Go through the records below from the first line and print each one exactly, stopping after the line that contains "東森國際於日前(5/12)召開董事會，通過民國115年第1季合". Do not print pictures or anything past that line.

• [Provided records]
▼
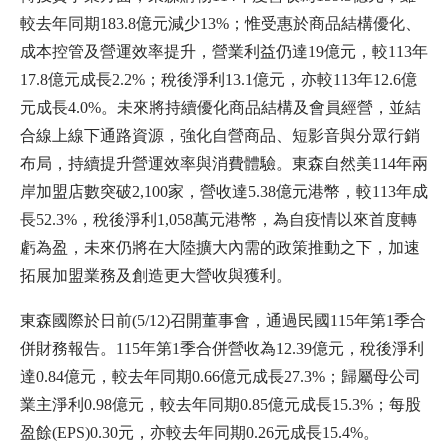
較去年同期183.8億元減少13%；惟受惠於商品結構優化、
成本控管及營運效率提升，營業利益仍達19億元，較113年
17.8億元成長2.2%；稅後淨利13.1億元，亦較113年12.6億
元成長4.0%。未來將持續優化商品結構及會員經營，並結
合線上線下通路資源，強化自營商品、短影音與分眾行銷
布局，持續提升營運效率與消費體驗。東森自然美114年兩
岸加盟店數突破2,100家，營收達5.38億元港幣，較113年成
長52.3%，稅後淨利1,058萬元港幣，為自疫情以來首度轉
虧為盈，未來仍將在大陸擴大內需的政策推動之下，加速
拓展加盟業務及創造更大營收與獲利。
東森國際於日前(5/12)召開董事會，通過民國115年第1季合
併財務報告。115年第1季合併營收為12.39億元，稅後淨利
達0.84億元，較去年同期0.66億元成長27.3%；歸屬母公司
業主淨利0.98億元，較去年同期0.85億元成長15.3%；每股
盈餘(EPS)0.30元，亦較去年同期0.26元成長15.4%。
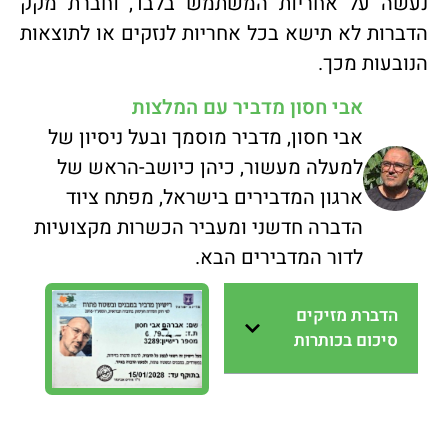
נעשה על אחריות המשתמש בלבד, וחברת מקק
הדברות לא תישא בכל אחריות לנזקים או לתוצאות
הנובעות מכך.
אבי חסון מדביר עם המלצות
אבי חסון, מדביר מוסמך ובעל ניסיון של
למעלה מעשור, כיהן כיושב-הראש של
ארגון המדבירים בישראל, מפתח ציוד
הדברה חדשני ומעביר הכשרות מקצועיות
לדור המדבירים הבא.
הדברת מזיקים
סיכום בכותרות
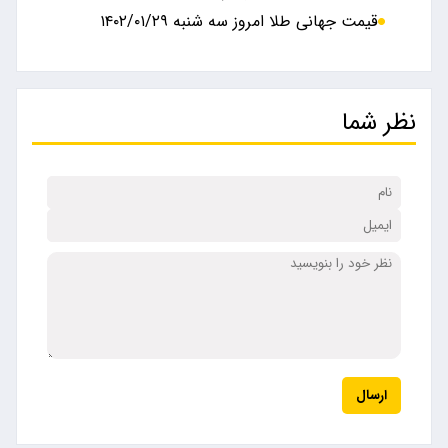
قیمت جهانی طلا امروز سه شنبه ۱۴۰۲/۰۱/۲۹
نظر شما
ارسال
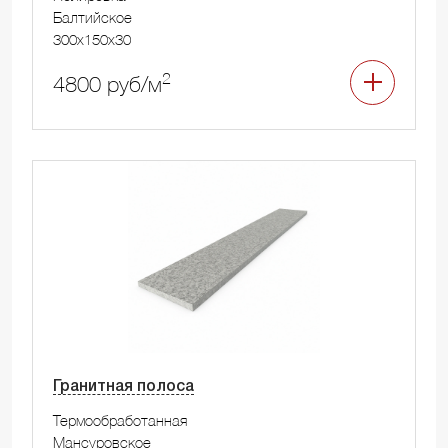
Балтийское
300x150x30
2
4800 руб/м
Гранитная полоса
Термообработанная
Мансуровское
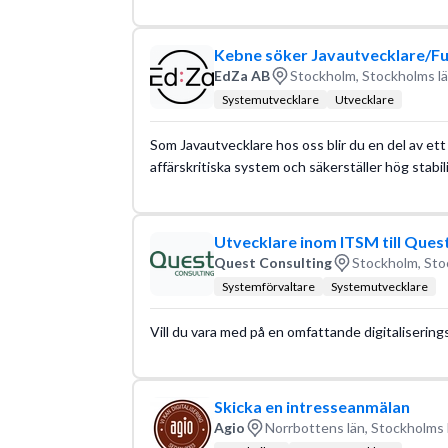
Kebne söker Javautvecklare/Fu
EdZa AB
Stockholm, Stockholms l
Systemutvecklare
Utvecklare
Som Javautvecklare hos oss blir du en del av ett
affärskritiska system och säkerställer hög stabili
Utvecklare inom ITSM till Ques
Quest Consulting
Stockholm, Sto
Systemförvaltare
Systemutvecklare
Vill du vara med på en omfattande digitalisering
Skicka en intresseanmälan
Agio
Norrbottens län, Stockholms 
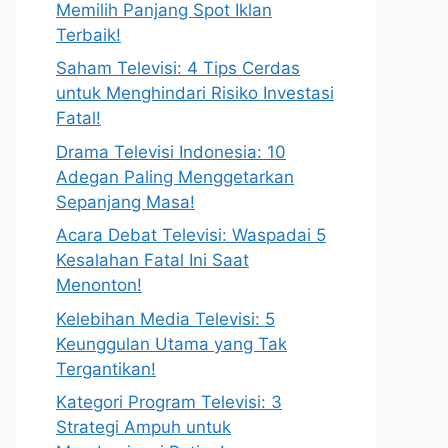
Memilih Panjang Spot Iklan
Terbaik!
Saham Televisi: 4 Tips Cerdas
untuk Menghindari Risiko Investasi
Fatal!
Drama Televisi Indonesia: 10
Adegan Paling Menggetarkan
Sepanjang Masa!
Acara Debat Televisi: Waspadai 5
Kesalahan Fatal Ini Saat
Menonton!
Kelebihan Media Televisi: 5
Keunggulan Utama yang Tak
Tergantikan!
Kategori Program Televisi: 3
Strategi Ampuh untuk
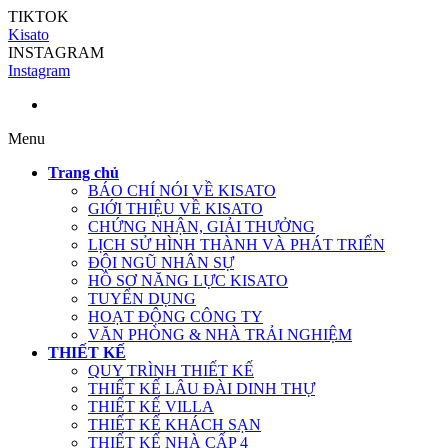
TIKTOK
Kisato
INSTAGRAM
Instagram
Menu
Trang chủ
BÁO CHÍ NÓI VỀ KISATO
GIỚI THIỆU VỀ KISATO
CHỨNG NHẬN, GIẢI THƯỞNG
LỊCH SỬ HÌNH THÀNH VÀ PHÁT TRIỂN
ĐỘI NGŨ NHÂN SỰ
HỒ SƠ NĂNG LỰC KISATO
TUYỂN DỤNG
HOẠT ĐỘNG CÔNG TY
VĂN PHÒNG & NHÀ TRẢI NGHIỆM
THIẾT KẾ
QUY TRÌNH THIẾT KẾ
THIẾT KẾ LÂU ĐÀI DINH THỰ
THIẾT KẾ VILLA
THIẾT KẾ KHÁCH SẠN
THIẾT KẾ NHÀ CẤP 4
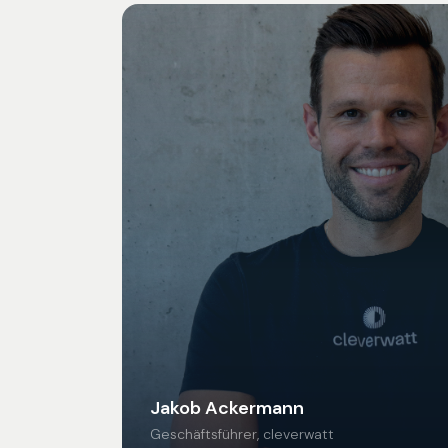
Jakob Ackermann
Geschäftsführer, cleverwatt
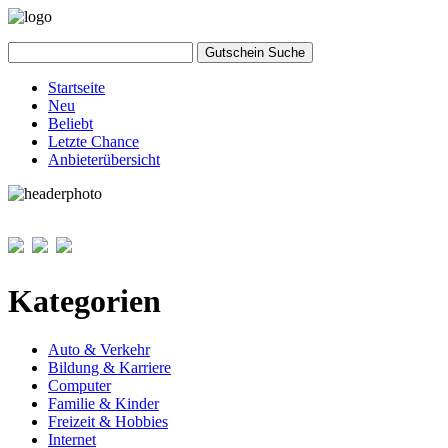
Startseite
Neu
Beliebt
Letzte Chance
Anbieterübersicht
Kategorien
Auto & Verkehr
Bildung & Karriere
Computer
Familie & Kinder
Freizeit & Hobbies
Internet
▲
• [Result of this exercise]
較去年同期183.8億元減少13%；惟受惠於商品結構優化、
成本控管及營運效率提升，營業利益仍達19億元，較113年
17.8億元成長2.2%；稅後淨利13.1億元，亦較113年12.6億
元成長4.0%。未來將持續優化商品結構及會員經營，並結
合線上線下通路資源，強化自營商品、短影音與分眾行銷
布局，持續提升營運效率與消費體驗。東森自然美114年兩
岸加盟店數突破2,100家，營收達5.38億元港幣，較113年成
長52.3%，稅後淨利1,058萬元港幣，為自疫情以來首度轉
虧為盈，未來仍將在大陸擴大內需的政策推動之下，加速
拓展加盟業務及創造更大營收與獲利。
東森國際於日前(5/12)召開董事會，通過民國115年第1季合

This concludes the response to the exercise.